* AVAILABLE DATA:
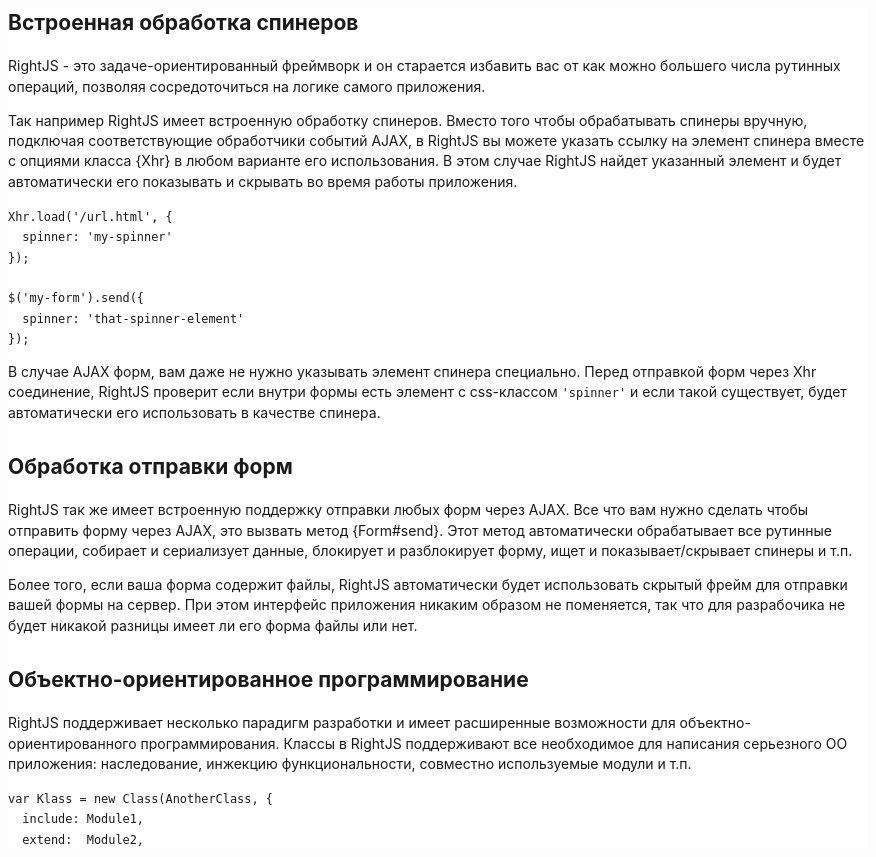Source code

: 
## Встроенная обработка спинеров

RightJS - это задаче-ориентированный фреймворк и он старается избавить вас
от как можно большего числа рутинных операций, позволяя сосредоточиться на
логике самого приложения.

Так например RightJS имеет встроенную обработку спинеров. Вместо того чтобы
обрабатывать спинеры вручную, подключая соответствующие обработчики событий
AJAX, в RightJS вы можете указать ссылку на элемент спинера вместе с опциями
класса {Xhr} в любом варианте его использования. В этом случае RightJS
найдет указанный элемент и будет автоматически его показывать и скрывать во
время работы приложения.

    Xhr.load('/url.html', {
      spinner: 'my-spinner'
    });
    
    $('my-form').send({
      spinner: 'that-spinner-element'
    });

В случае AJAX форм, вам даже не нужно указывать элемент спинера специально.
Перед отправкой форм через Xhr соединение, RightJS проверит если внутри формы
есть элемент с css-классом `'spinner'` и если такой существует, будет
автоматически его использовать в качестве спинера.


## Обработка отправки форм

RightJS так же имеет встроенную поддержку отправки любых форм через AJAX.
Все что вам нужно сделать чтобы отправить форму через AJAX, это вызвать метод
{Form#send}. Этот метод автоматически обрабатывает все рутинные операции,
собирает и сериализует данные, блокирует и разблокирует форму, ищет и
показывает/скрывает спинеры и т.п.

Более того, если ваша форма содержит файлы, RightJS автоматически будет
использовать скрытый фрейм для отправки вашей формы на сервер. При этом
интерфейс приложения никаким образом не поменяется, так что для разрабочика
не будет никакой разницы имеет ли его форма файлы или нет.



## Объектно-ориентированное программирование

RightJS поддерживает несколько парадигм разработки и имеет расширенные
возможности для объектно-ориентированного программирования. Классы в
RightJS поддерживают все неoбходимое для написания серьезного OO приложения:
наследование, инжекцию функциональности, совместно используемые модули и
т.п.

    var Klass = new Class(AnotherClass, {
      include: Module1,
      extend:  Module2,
---
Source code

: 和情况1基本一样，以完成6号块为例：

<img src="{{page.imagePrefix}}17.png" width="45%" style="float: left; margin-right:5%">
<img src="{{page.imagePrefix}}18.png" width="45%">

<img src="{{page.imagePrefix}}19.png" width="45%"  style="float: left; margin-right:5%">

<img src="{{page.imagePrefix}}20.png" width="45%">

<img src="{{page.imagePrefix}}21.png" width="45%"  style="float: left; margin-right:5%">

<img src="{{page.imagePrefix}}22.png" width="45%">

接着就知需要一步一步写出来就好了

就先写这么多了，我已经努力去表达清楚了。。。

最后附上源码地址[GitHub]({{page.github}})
...
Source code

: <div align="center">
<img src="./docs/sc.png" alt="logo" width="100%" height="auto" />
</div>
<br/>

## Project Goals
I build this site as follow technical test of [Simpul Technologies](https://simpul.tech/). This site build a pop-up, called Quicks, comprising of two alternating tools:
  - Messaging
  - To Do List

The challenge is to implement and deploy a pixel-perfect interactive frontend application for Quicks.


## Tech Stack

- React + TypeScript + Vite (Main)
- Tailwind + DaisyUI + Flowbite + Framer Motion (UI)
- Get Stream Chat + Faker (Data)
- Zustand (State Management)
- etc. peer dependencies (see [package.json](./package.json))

* TO-DO ITEM:
Edit the section of the material that opens with the line containing "RightJS - это" and closes with the line containing "логике самого приложения." by replacing "фреймворк" with "инструмент" and leaving everything else unchanged. Return only those lines.

* PROBLEM SOLUTION:
RightJS - это задаче-ориентированный инструмент и он старается избавить вас
от как можно большего числа рутинных операций, позволяя сосредоточиться на
логике самого приложения.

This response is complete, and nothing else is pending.